U. S. Shelby Co. P-38 and P-51 Stainless Steel Can Openers, set of One Each


Some cans aren’t easy open. Some easy open cans the tab breaks off, leaving you sobbing and lunchless. We looked at a lot of can openers, and tested them all, and finally decided that the sweet spot of the cost:quality ratio was not at the high end, not in the middle, it was at the low end.

There’s a technique to it, and there’s a slight learning curve involved. But once you master the Shelby (it’s all about leverage, work smart not hard), you become master of your fate. Army issued for decades, and so tough GIs call it “the John Wayne”.

The smaller size is for “personal” use, the larger was typically used in the mess halls to open larger cans. But they’re so inexpensive, we’ve put them together in a set. Made in the USA from stainless steel, stamped U. S. Shelby Co. for authenticity, complete with a hole at the end just perfect for a keyring or a dog tag chain.
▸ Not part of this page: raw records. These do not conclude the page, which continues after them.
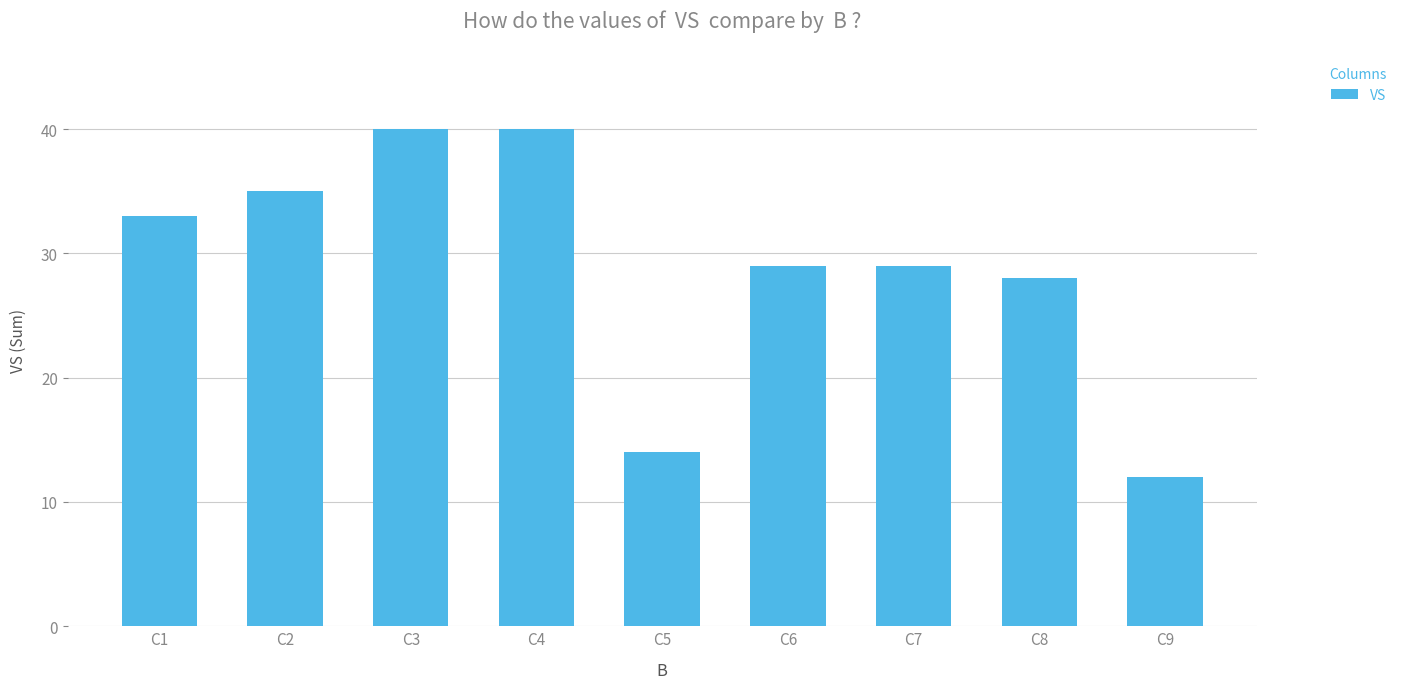

Between C8 and C6, which is larger?

C6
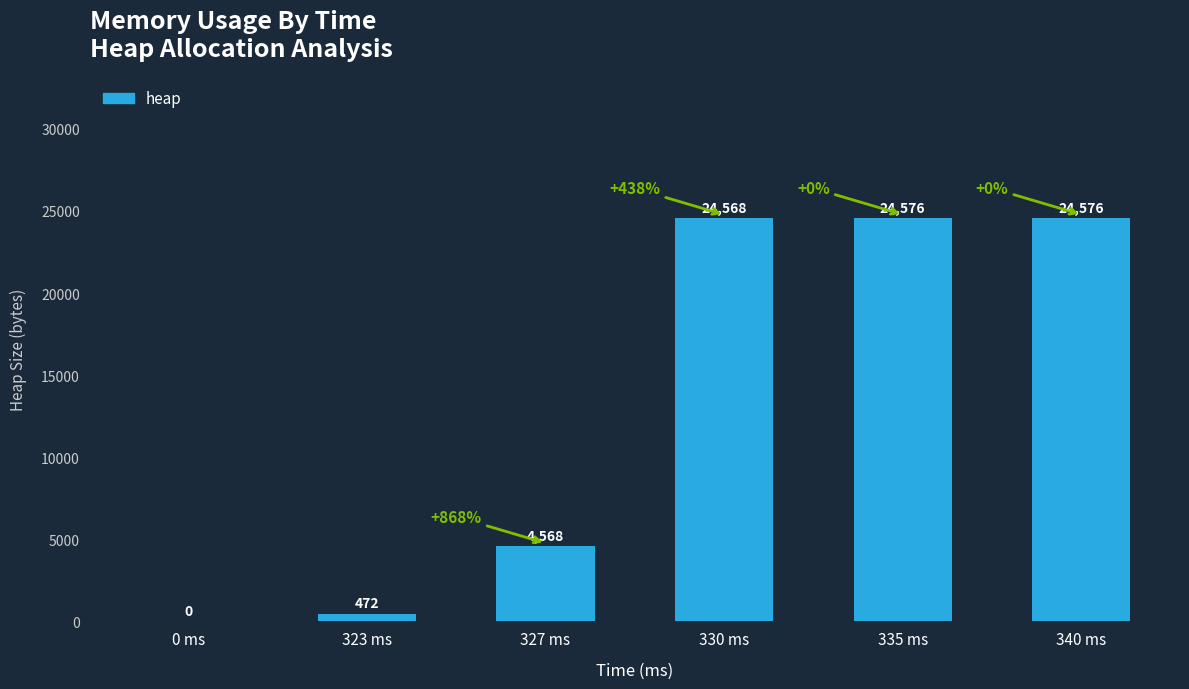

Where is the data nearest to the value 12288?

327 ms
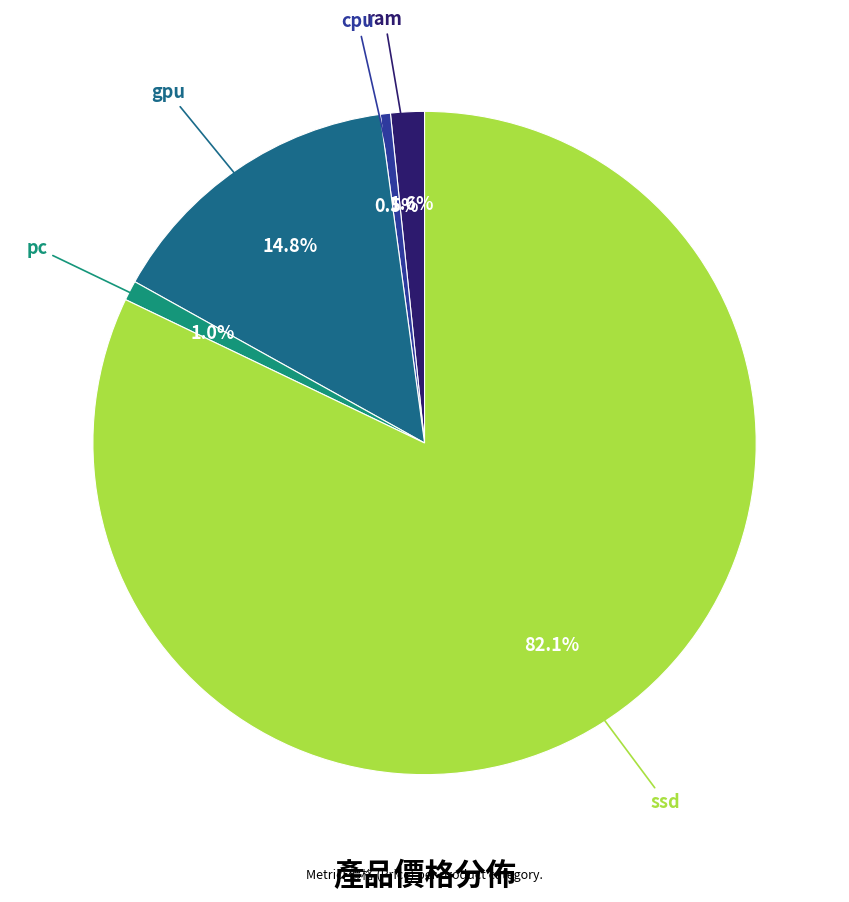

What is the largest slice in the pie chart?

ssd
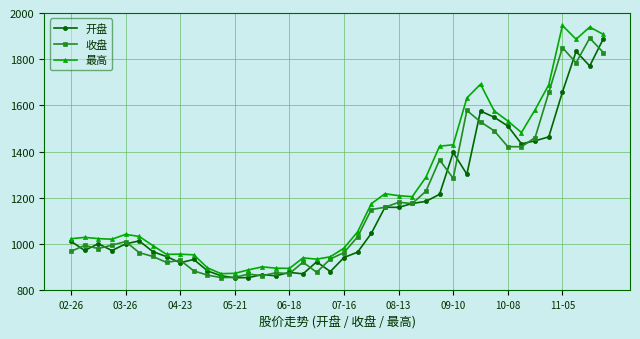

Which series has the largest total across all categories?

最高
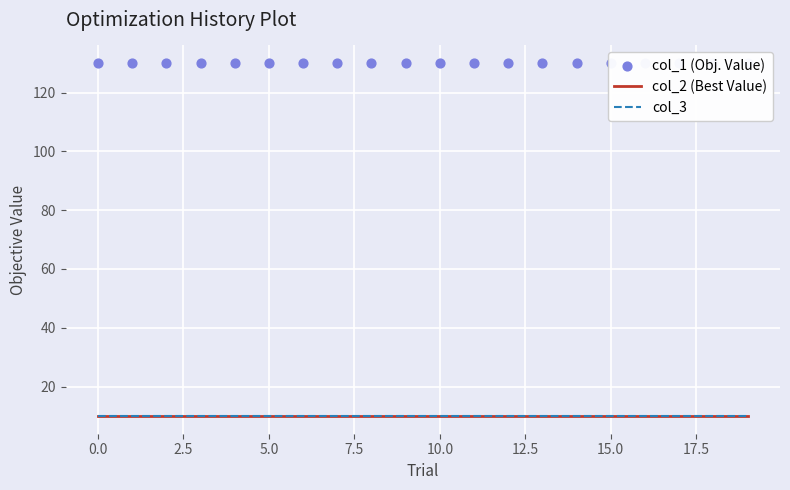

Which series has the largest Y range (max minus min)?

col_2 (Best Value)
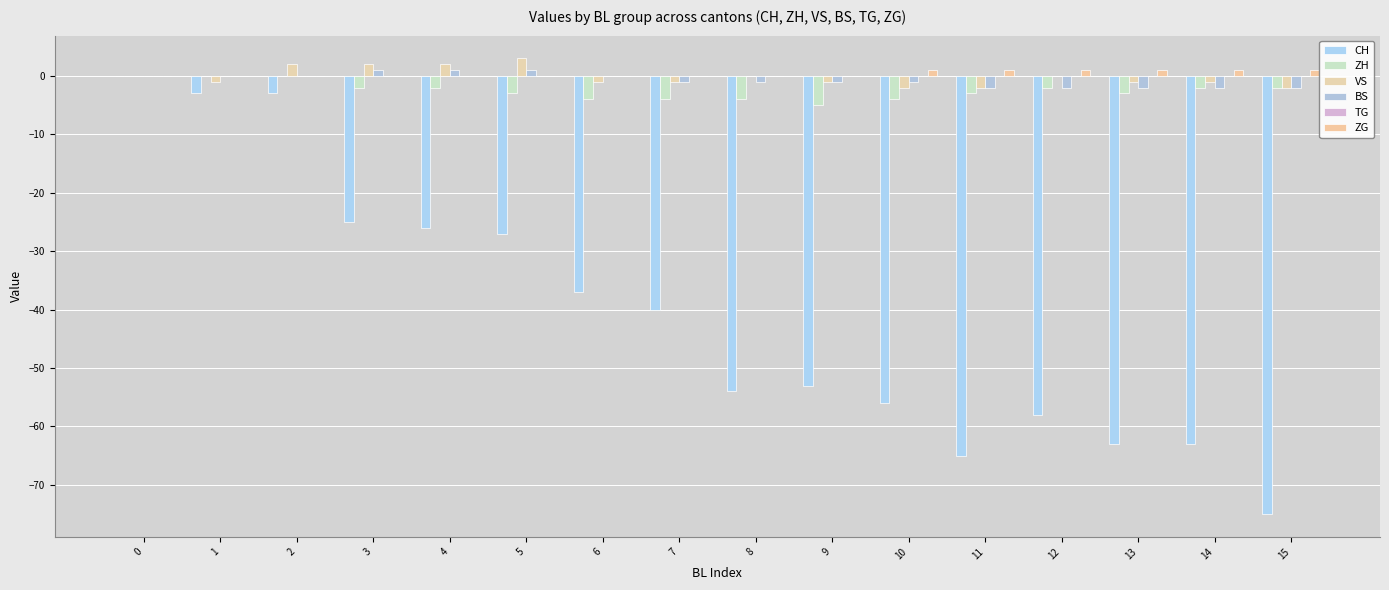

What value does the VS series have at 7?

-1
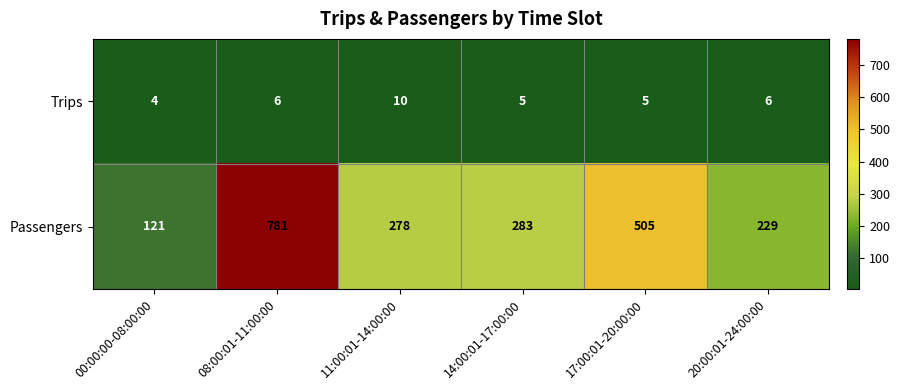

Reading left to right, extract all data points from this chart.

Trips: 00:00:00-08:00:00=4	08:00:01-11:00:00=6	11:00:01-14:00:00=10	14:00:01-17:00:00=5	17:00:01-20:00:00=5	20:00:01-24:00:00=6
Passengers: 00:00:00-08:00:00=121	08:00:01-11:00:00=781	11:00:01-14:00:00=278	14:00:01-17:00:00=283	17:00:01-20:00:00=505	20:00:01-24:00:00=229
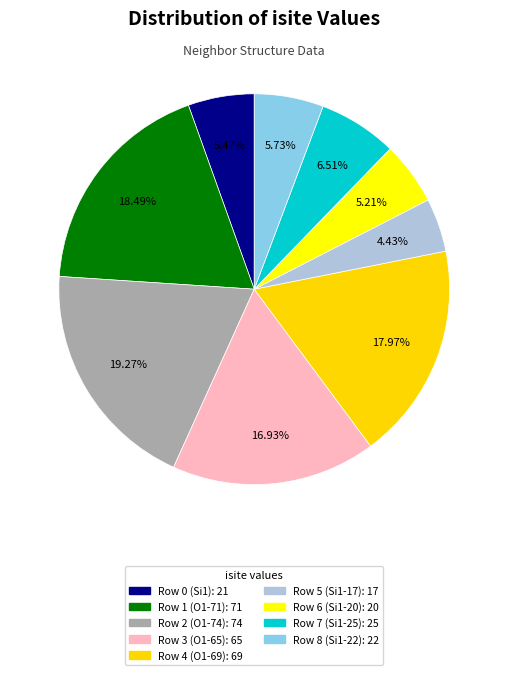

How many slices are in this pie chart?

9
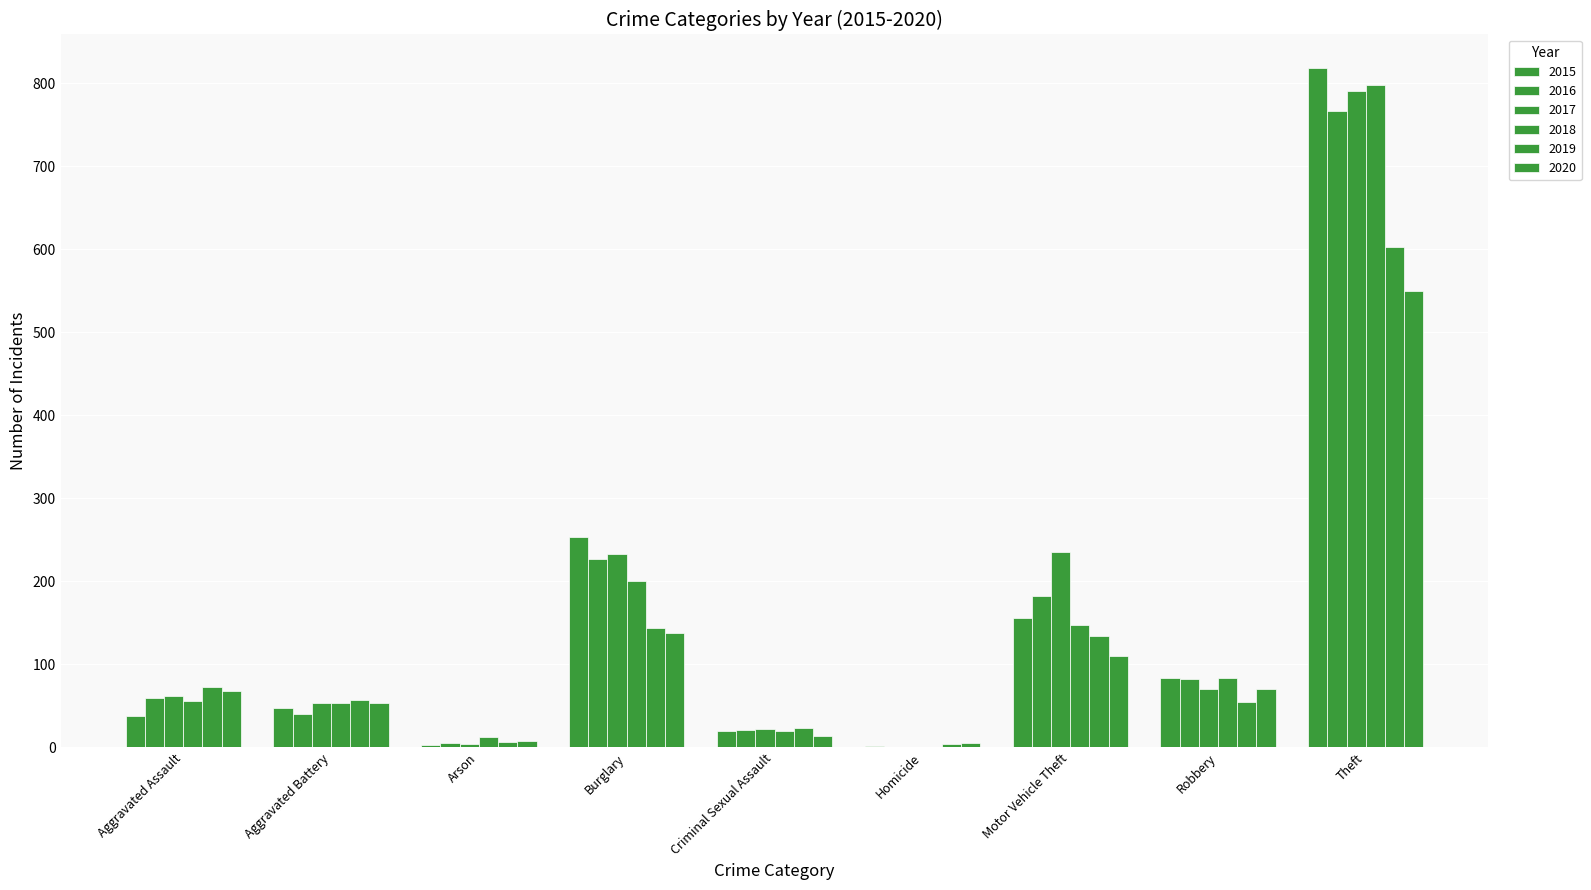

Between Criminal Sexual Assault and Robbery, which series saw the biggest shift?

2015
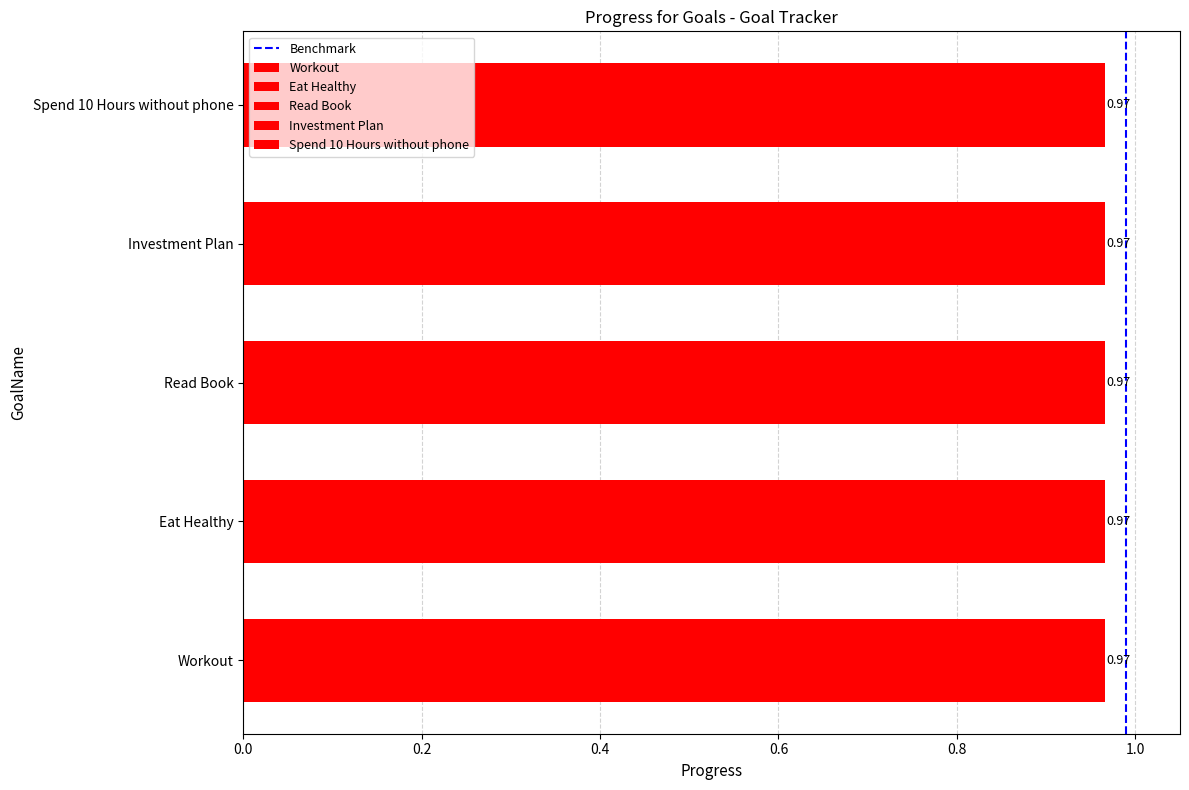

Does the chart contain stacked bars?

No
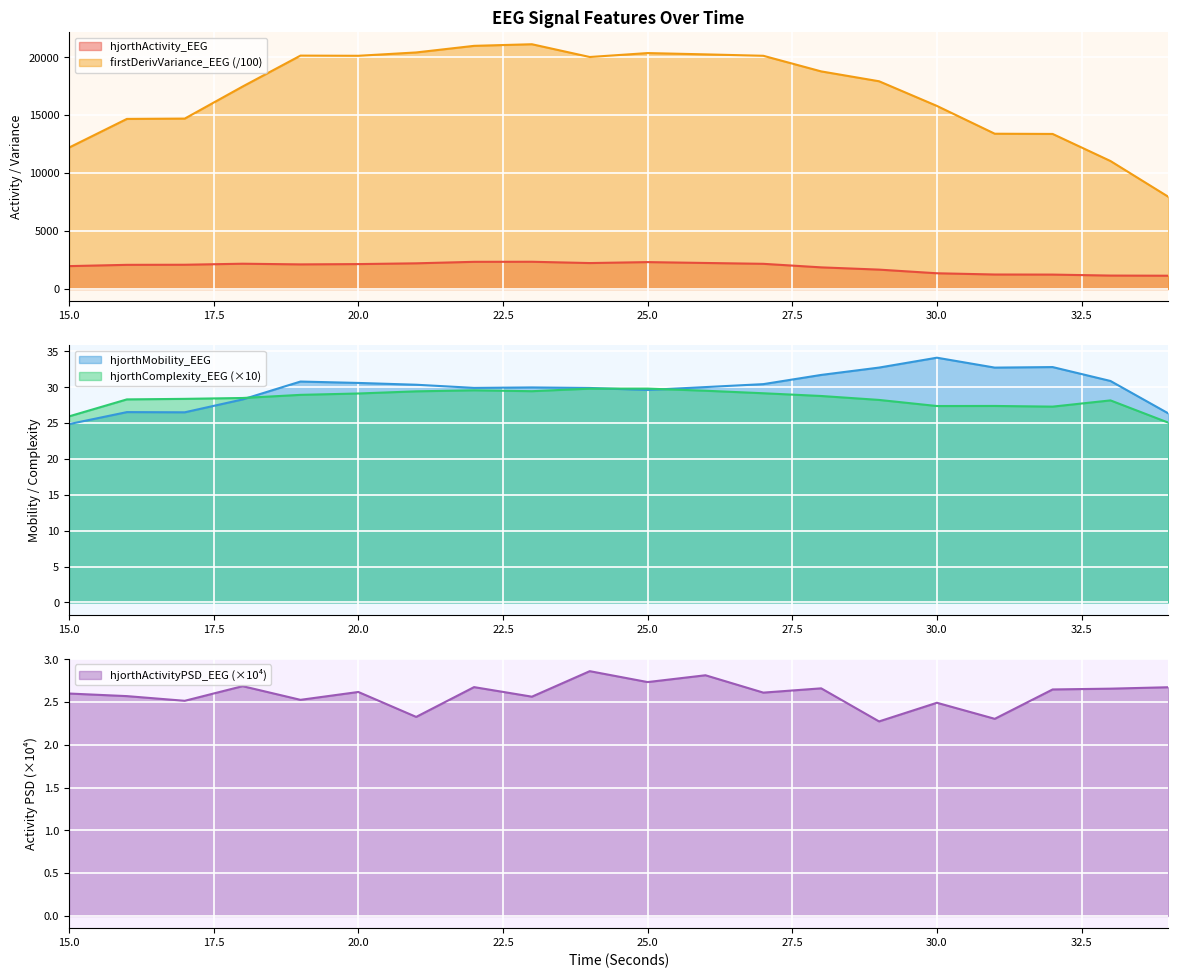

How many interior local valleys does the hjorthActivity_EEG series have?

2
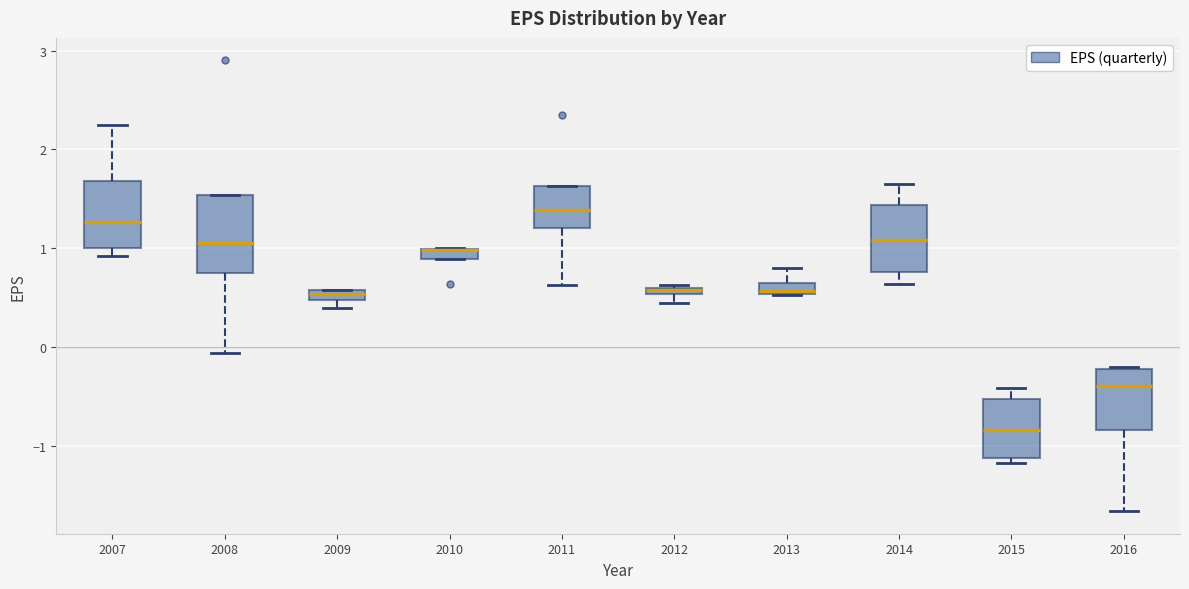

Where is the lower edge of the box at x = 2016 on the y-axis? The values are not printed on the chart, so give them approximately, as read against the axis.

-0.8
Sometimes simple is the best.

Can of sardines for scale. Order this item and receive one P-38 and one P-51 can opener.

Note: please be careful, the nature of physics is such that using a metal blade to manually lever through other metal may create sharp ribbons and/or shards.

In stock


Check out this demo for how to use them.


  1. Christopher Therrien (verified owner)

    I purchased these can openers for travel. You can no longer bring Swiss Army knives on planes, so I figured this would be an acceptable alternative as far as can openers go. I think they would be great for backpacking and camping as well.

    The larger P-51 opener is more efficient and easier to use.

    This opener will not work on the bottom of a can as it requires a lip to catch on to. Also, can bottoms tend to be thicker than the tops, so you would have to be quite strong to even pierce the bottom of a can with this (and it would probably be dangerous to do so).

    I opened a can of Goya Chickpeas with no problem. Once you get the hang of it, it’s easy to use. I then opened a can of Japanese sardines (one with a pull top) to see how that would go, and it cut the metal top like butter, but it also left little twisted metal shards which actually got inside the can on the fish. That’s not good.

    I sometimes find certain brands of sardines with pull-tabs where the pull tab often breaks off. In this case, I typically use a pair of needle nose pliers to pull the top off. I was hoping this Shelby can opener would be the solution to this situation, but I wouldn’t recommend it for cans with pull tabs due to the possibility of metal shards. But it does work well for regular cans without pull tabs. Of course, it could be just the tin I was trying to open, but I’m not sure I’m going to risk it again. Digging through the fish for little metal shards is no fun.